NY Supreme Court Appellate Division finds standing, but also finds exigent circumstances applied to warrantless search of CSLI and text messages.

This case is an appeal on a second degree murder conviction under NY State law. One of the issues raised in the appeal is that defense counsel was ineffective for failing to move to suppress historical cell site location information (CSLI) and text messages sent to and received by a cell phone being used by the defendant.

Without explicitly using the word “standing”, the Supreme Court, appellate division stated that it’s irrelevant that the phone was not registered to defendant. “One need not be the owner of the property for his [or her] privacy interest to be one that the Fourth Amendment protects, so long as he [or she] has the right to exclude others from dealing with the property,” citing United States v Perea, 986 F2d 633, 639-640 [2d Cir 1993 and United States v Ashburn, 76 F Supp 3d 401, 412 [ED NY 2014]).

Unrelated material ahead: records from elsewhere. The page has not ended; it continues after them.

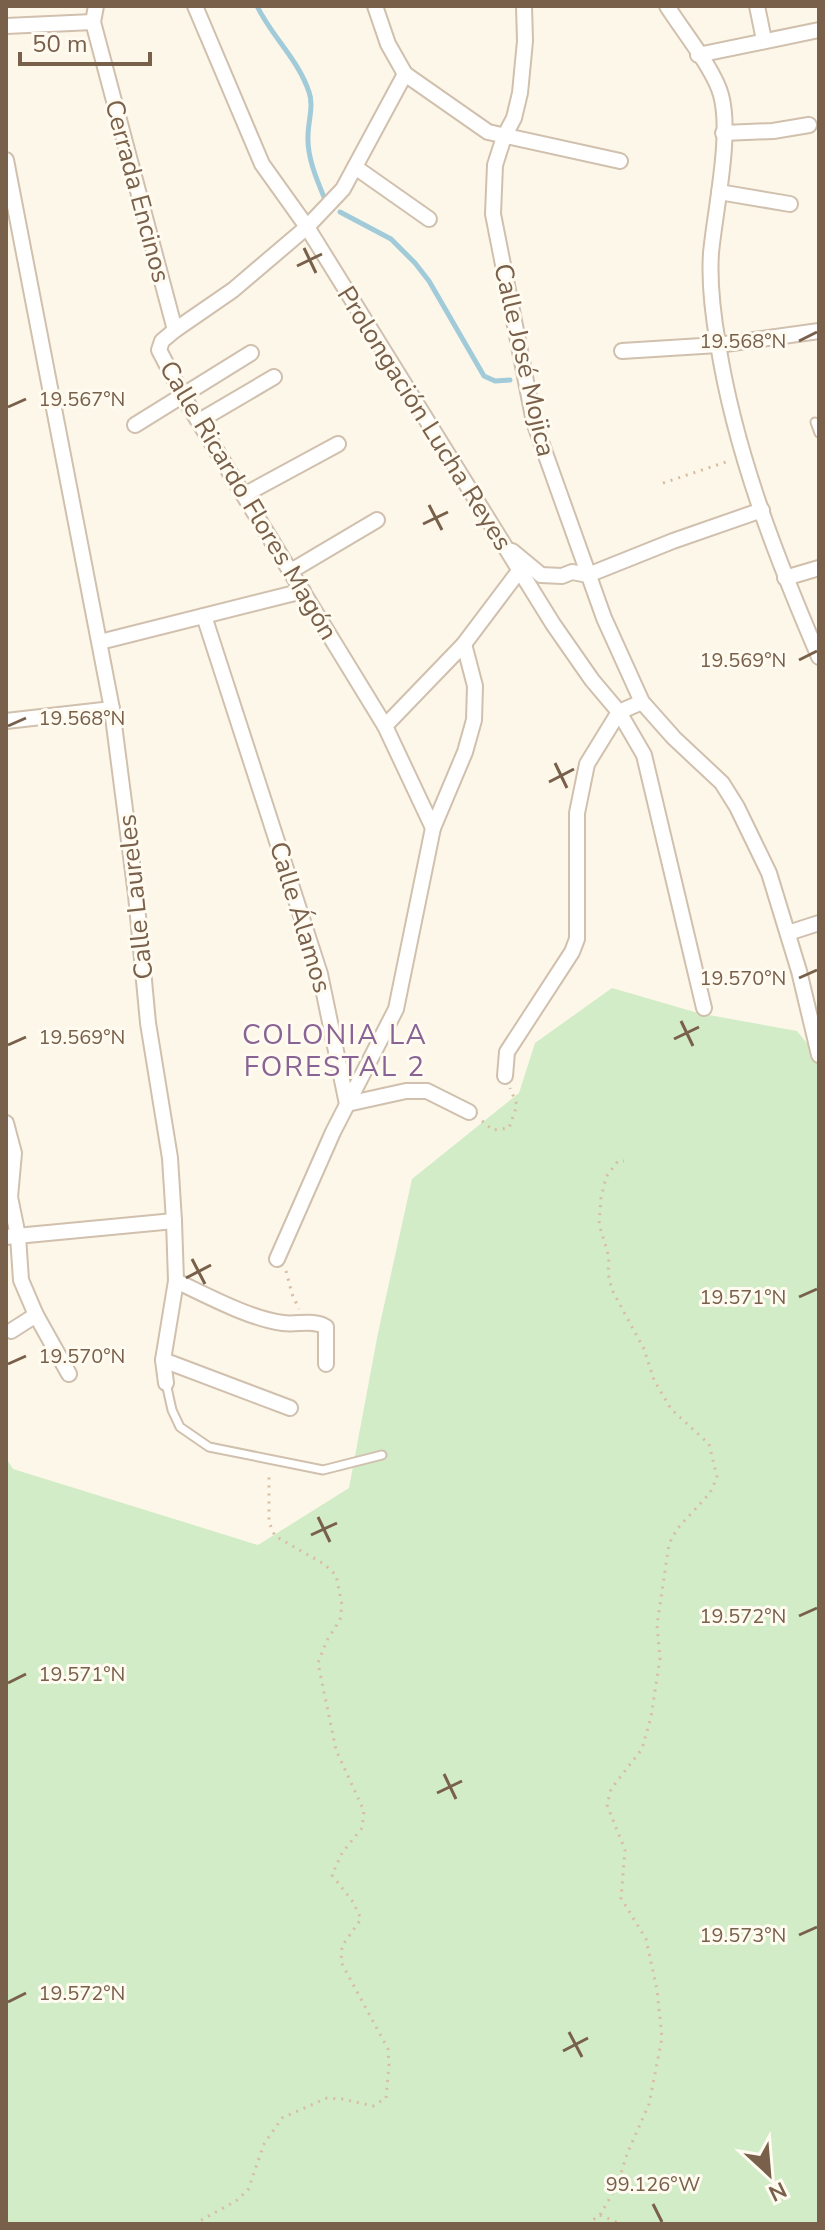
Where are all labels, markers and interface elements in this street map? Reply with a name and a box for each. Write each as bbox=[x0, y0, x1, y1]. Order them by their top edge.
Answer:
scale bar bbox=[20, 16, 150, 66]
text: 50 m bbox=[32, 28, 88, 60]
street label: Cerrada Encinos bbox=[96, 96, 179, 286]
street label: Calle José Mojica bbox=[485, 260, 564, 460]
street label: Prolongación Lucha Reyes bbox=[329, 279, 520, 557]
text: 19.568°N bbox=[700, 328, 786, 355]
street label: Calle Ricardo Flores Magón bbox=[151, 354, 346, 646]
text: 19.567°N bbox=[39, 386, 125, 413]
text: 19.569°N bbox=[700, 647, 786, 674]
text: 19.568°N bbox=[39, 705, 125, 732]
street label: Calle Laureles bbox=[109, 813, 162, 981]
street label: Calle Álamos bbox=[261, 837, 340, 997]
text: 19.570°N bbox=[700, 965, 786, 992]
district label: COLONIA LA FORESTAL 2 bbox=[242, 1016, 428, 1086]
text: 19.569°N bbox=[39, 1024, 125, 1051]
text: 19.571°N bbox=[700, 1284, 786, 1311]
text: 19.570°N bbox=[39, 1343, 125, 1370]
text: 19.572°N bbox=[700, 1603, 786, 1630]
text: 19.571°N bbox=[39, 1661, 125, 1688]
text: 19.573°N bbox=[700, 1922, 786, 1949]
text: 19.572°N bbox=[39, 1980, 125, 2007]
north arrow bbox=[729, 2134, 809, 2214]
text: 99.126°W bbox=[606, 2171, 700, 2198]
text: N bbox=[763, 2174, 791, 2208]

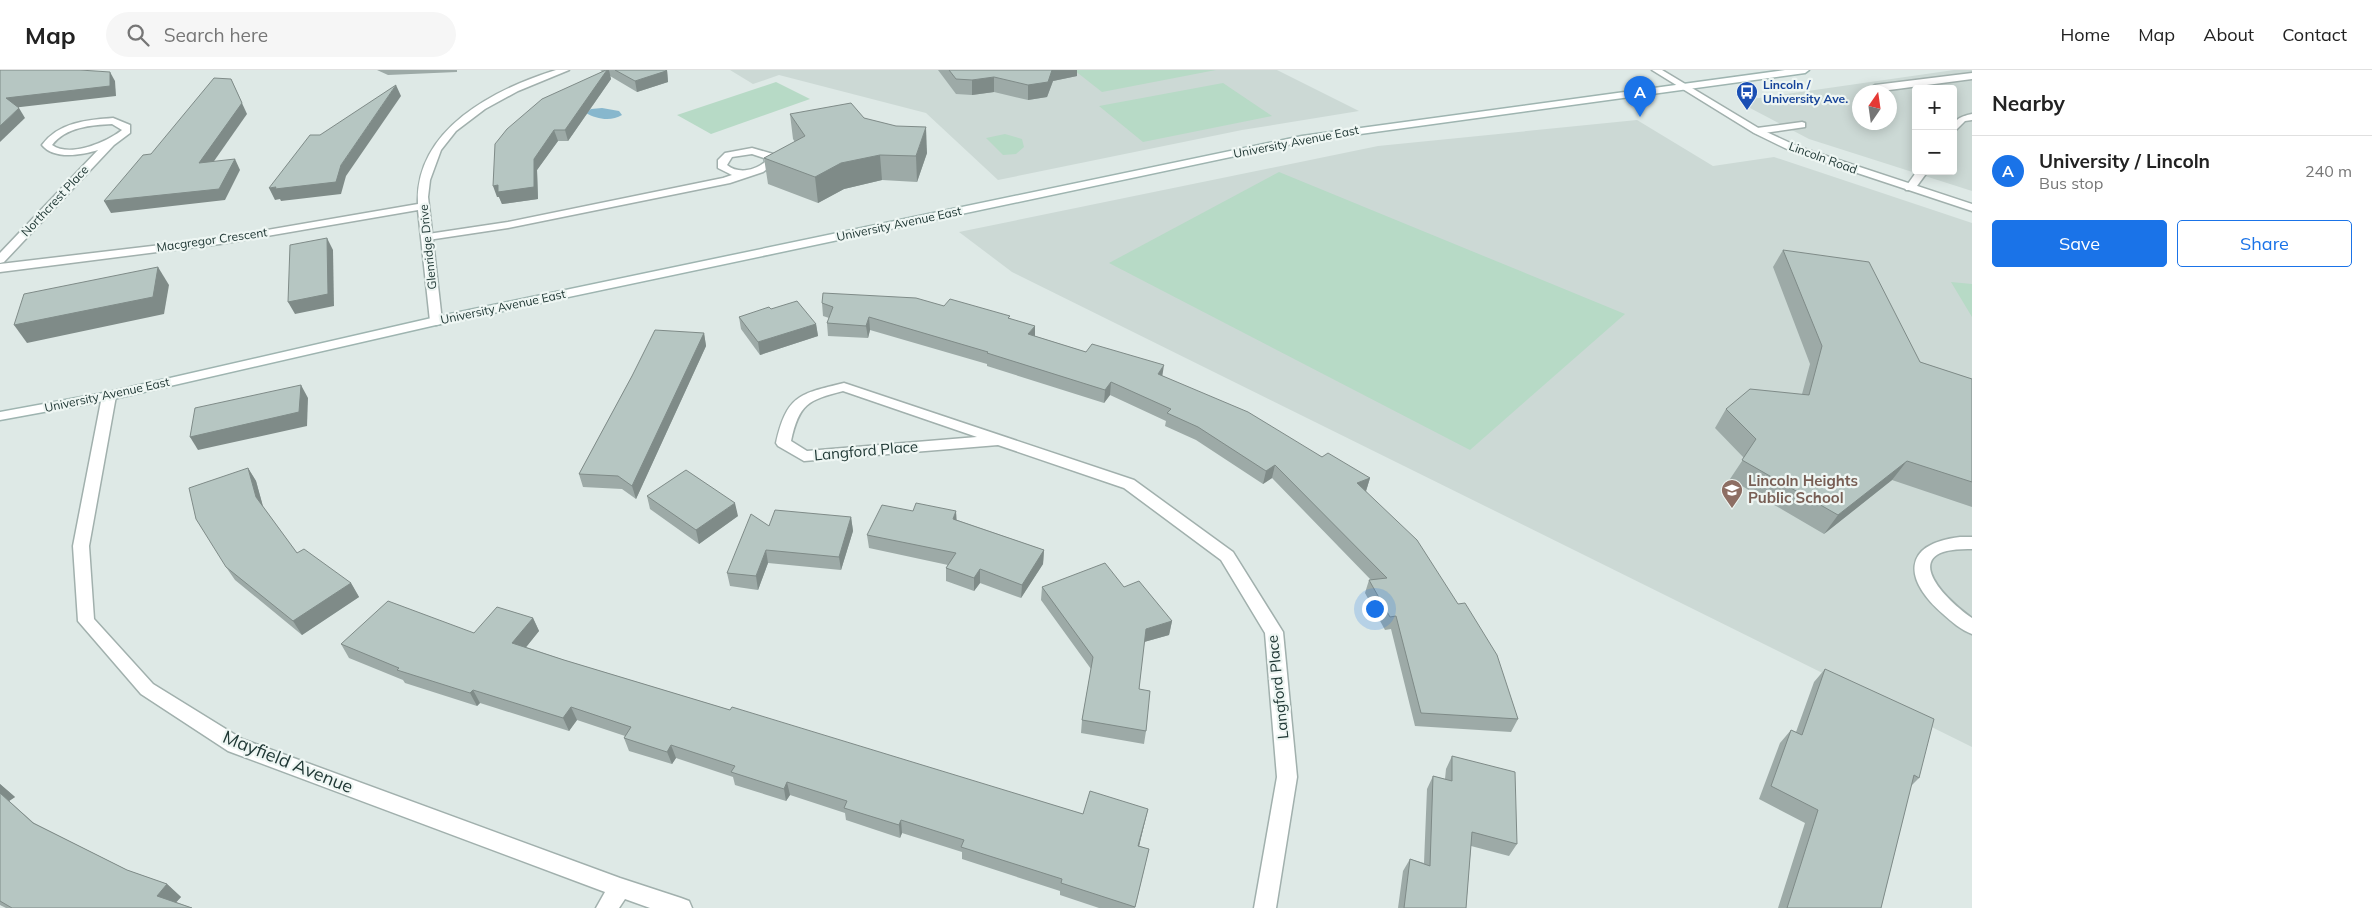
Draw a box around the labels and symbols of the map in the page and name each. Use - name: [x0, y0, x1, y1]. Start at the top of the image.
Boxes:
- pin: A: [1624, 76, 1656, 117]
- place label: Lincoln / University Ave.: [1763, 77, 1848, 106]
- bus stop icon: Lincoln / University Ave.: [1735, 80, 1759, 111]
- north arrow: [1852, 85, 1897, 130]
- street label: University Avenue East: [1232, 122, 1360, 161]
- street label: Lincoln Road: [1787, 138, 1859, 177]
- street label: Northcrest Place: [18, 162, 91, 239]
- street label: University Avenue East: [835, 203, 963, 244]
- street label: Glenridge Drive: [416, 204, 439, 290]
- street label: Macgregor Crescent: [156, 224, 268, 255]
- street label: University Avenue East: [439, 286, 567, 327]
- street label: University Avenue East: [43, 374, 171, 415]
- street label: Langford Place: [813, 436, 919, 465]
- place label: Lincoln Heights Public School: [1748, 471, 1858, 507]
- school or university icon: Lincoln Heights Public School: [1720, 478, 1744, 509]
- your location: [1362, 596, 1388, 622]
- street label: Langford Place: [1263, 634, 1292, 740]
- street label: Mayfield Avenue: [220, 725, 357, 798]

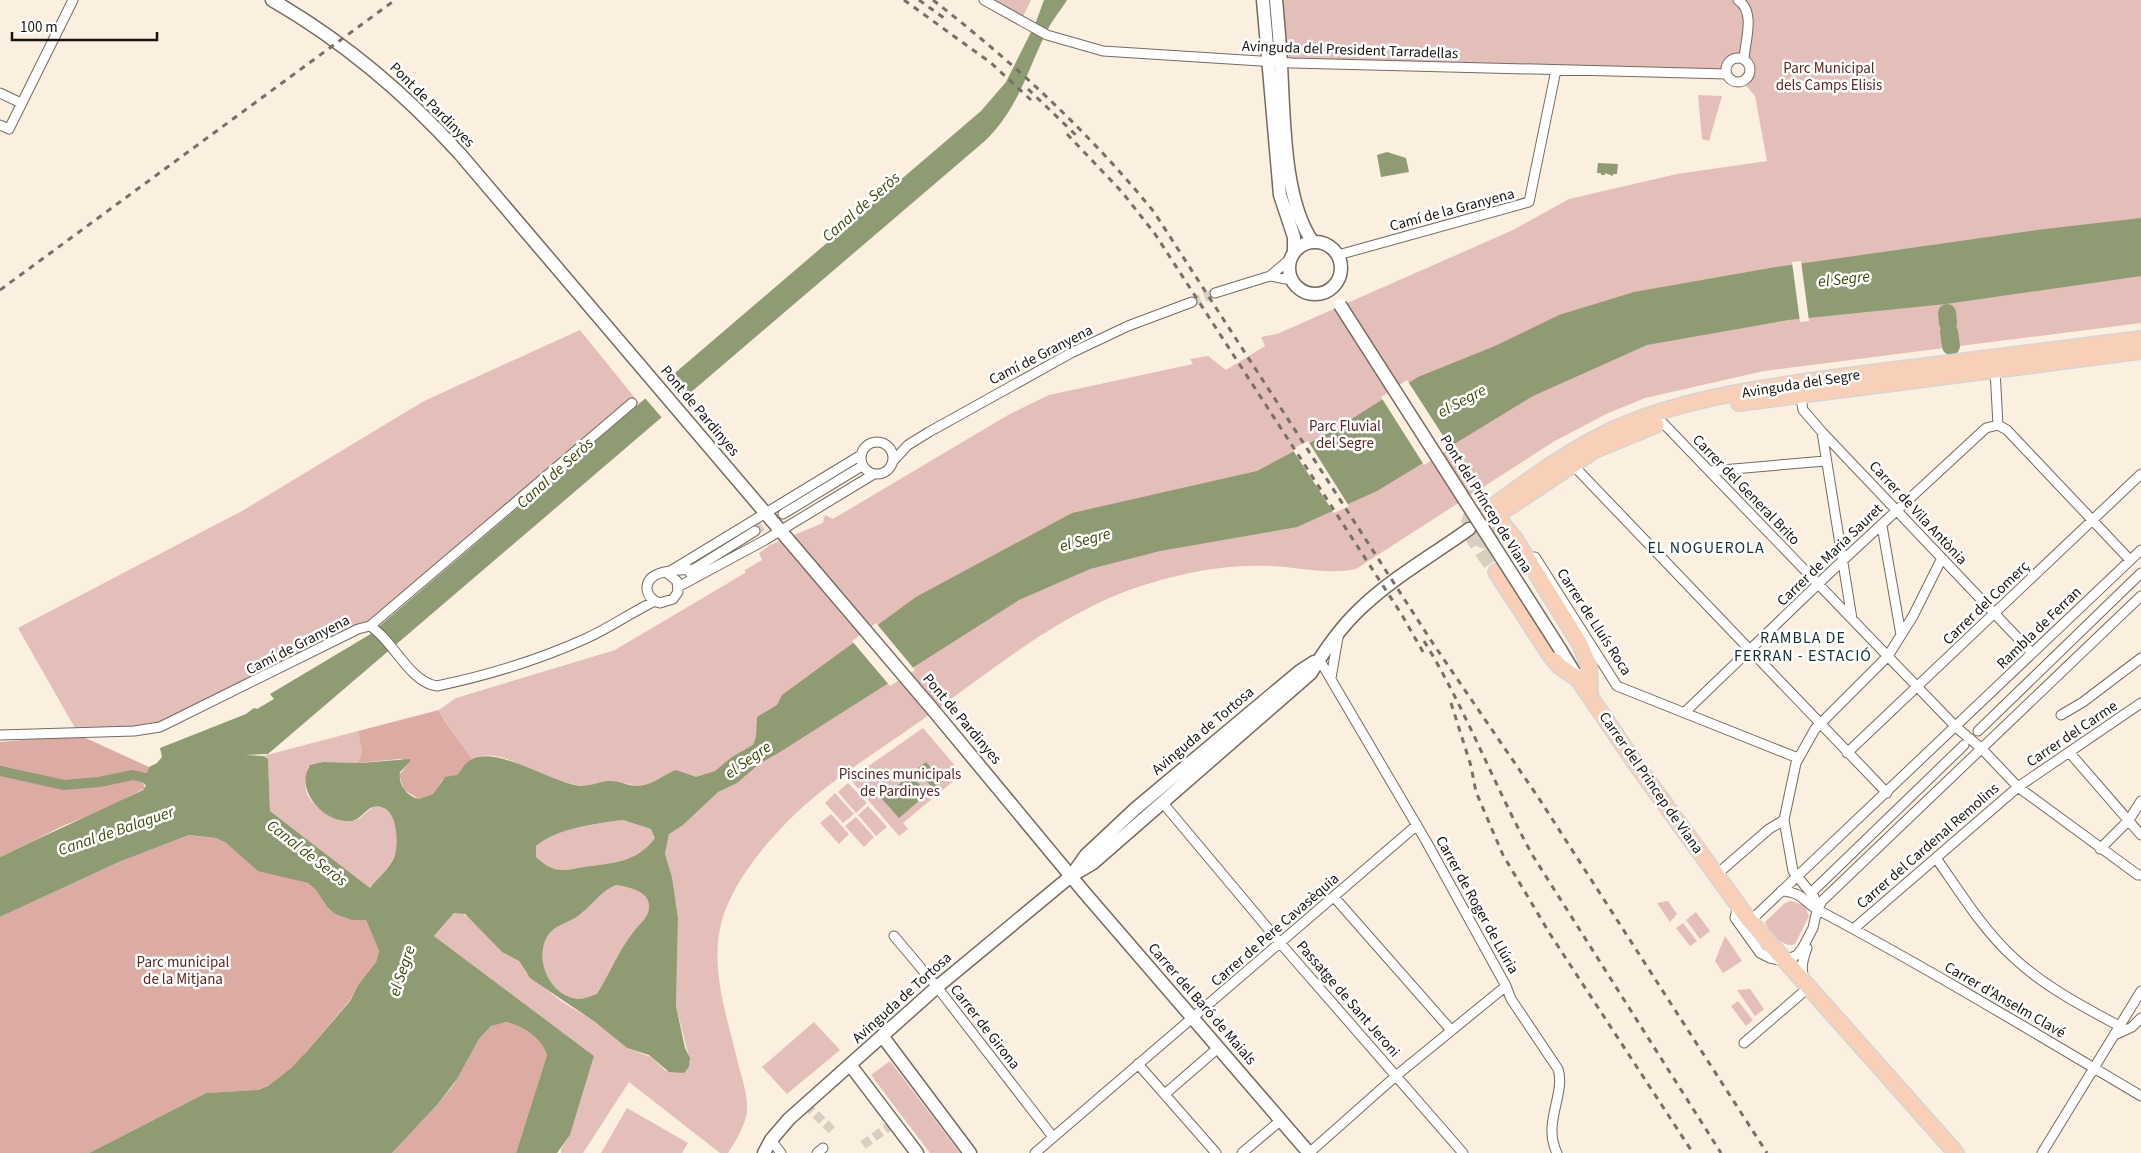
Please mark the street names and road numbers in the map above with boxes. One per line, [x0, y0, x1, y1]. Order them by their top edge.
street label: Avinguda del President Tarradellas [1241, 36, 1459, 64]
street label: Pont de Pardinyes [385, 58, 479, 152]
street label: Camí de la Granyena [1387, 183, 1517, 237]
street label: Camí de Granyena [985, 320, 1097, 390]
street label: Pont de Pardinyes [656, 361, 744, 461]
street label: Avinguda del Segre [1740, 364, 1862, 404]
street label: Carrer del General Brito [1687, 430, 1805, 550]
street label: Pont del Príncep de Viana [1435, 431, 1537, 577]
street label: Carrer de Vila Antònia [1864, 456, 1972, 570]
street label: Carrer de Maria Sauret [1772, 499, 1888, 611]
street label: Carrer del Comerç [1938, 556, 2034, 650]
street label: Carrer de Lluís Roca [1551, 564, 1637, 680]
street label: Rambla de Ferran [1992, 582, 2086, 674]
street label: Camí de Granyena [242, 610, 354, 680]
street label: Pont de Pardinyes [918, 669, 1006, 769]
street label: Avinguda de Tortosa [1147, 682, 1259, 780]
street label: Carrer del Carme [2022, 696, 2122, 772]
street label: Carrer del Princep de Viana [1594, 708, 1708, 858]
street label: Carrer del Cardenal Remolins [1852, 778, 2004, 914]
street label: Carrer de Roger de Llúria [1430, 832, 1524, 978]
street label: Carrer de Pere Cavasèquia [1206, 868, 1344, 992]
street label: Passatge de Sant Jeroni [1291, 936, 1405, 1062]
street label: Carrer del Baró de Maials [1143, 938, 1261, 1070]
street label: Avinguda de Tortosa [848, 948, 956, 1048]
street label: Carrer d'Anselm Clavé [1940, 957, 2070, 1043]
street label: Carrer de Girona [945, 980, 1025, 1074]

Despite the fact that the phone was registered to one of the defendant’s relatives, since it is undisputed that the phone was used exclusively by the defendant, the Court ruled that the Defendant had standing to raise the claim and moved on to the merits.

The Supreme Court rejected the ineffective assistance argument, deciding that there was little or no chance that the motion to suppress the historical CSLI or text messages would have been successful. The Court then cited relevant passages of Carpenter and cited Riley (and other cases) ruling that the exigent circumstances doctrine would have applied.

There is not a lot of explanation as to why the doctrine would have applied, other than to say that there was a missing 17 year old girl for whom the police were searching. This brief description appeared to be sufficient for the appellate court.

The case is People v Lively, 2018 N.Y. App. Div. LEXIS 5407, 2018 NY Slip Op 05413, (Sup. Ct. NY App. Div.), (July 25).